Doug64 wrote:The numbers I've seen from admittedly not-exactly-rigorous-or-universal studies in the US ran from 50% asymptomatic to as high as 98%. Of course the latter was in a prison where the population would be (very) disproportionately younger and healthier, which is where the less-than-univseral part comes in....
Some of the discrepancy could be down to the type of test used. PCR tests will catch people who have just been infected and might be pre-symptomatic whereas antibody tests will catch them some time into their illness when they are more likely to be really asymptomatic.
That said, I've read about the result from antibody tests in the UK today which had a higher percentage of asymptomatic people, so who knows?

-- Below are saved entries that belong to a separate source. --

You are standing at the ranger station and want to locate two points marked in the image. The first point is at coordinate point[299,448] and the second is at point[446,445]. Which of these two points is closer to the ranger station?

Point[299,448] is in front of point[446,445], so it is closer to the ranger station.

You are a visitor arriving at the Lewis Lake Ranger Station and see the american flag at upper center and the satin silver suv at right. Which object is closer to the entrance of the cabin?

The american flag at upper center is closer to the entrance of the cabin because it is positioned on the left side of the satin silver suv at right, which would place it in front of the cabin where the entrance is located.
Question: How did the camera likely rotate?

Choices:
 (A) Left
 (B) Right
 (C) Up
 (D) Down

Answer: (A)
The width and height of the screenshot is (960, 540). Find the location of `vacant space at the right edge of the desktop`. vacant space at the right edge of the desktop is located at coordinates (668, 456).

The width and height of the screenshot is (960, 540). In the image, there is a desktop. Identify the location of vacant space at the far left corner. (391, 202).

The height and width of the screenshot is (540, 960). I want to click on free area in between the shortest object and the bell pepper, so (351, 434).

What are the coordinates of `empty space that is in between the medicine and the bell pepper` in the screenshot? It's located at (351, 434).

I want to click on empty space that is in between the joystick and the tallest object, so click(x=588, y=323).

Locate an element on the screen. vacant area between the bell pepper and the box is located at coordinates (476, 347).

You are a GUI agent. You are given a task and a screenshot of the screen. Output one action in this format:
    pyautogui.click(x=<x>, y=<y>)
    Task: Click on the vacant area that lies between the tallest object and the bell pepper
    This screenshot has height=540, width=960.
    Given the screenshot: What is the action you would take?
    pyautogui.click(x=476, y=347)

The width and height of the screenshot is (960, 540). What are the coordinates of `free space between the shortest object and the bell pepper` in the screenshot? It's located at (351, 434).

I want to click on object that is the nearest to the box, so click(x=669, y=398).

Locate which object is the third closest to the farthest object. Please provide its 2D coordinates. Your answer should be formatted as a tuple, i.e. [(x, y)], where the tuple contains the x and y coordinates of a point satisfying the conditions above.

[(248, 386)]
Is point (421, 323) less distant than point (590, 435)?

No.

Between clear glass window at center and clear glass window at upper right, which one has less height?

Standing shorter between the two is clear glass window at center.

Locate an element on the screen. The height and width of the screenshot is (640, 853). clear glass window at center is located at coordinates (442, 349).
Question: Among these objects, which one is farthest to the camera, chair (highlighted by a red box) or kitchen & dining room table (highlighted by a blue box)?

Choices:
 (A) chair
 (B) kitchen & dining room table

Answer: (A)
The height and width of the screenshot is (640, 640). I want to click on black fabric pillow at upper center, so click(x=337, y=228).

Edit: National Review has this on the CDC data:
I don’t have a scorching hot take on the number. But I do want to know where it comes from, which is not clear from the site itself. It says the information is based on data about a month old and names the source “Preliminary COVID-19 estimates, CDC,” which I have not been able to locate (if indeed it refers to a specific document at all).
I have contacted the CDC several times in the past week to no avail. Both the Center for Public Integrity and BuzzFeed similarly report that they sought comment and received no reply.
If the fatality rate of this thing is 0.26 percent, that is fantastic news. If the CDC has evidence this is the case, it should share it with the rest of us.